▶ _Excerpted data_:
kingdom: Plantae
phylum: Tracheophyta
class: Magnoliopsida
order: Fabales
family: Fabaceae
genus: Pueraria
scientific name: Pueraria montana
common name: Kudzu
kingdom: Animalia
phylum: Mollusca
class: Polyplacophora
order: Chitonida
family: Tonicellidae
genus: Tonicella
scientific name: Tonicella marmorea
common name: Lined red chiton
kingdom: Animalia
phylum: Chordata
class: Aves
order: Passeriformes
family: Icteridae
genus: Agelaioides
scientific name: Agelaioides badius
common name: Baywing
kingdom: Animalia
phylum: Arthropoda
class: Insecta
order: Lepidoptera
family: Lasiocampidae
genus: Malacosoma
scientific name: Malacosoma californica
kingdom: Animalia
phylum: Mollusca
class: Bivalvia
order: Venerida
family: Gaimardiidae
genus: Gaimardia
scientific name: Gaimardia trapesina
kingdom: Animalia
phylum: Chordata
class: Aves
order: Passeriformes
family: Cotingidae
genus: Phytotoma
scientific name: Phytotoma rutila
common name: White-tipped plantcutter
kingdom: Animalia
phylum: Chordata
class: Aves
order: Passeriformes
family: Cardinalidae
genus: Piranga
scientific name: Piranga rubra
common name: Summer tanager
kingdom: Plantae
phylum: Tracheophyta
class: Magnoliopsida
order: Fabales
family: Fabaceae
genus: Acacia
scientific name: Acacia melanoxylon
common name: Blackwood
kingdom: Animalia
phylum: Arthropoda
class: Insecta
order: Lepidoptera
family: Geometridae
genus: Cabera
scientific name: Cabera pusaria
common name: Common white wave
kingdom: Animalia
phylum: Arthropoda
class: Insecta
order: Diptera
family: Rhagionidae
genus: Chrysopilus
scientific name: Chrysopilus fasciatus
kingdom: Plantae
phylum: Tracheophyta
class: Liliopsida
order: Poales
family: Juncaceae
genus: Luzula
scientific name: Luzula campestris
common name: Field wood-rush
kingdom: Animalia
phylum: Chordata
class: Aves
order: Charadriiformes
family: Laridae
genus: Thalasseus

▶ _The problem_: Write out the stretch from the line containing "scientific name: Chrysopilus fasciatus" through the end of the rows again, switching every "phylum" to "division" and leaving everything else as it is.

▶ _Reply_:
scientific name: Chrysopilus fasciatus
kingdom: Plantae
division: Tracheophyta
class: Liliopsida
order: Poales
family: Juncaceae
genus: Luzula
scientific name: Luzula campestris
common name: Field wood-rush
kingdom: Animalia
division: Chordata
class: Aves
order: Charadriiformes
family: Laridae
genus: Thalasseus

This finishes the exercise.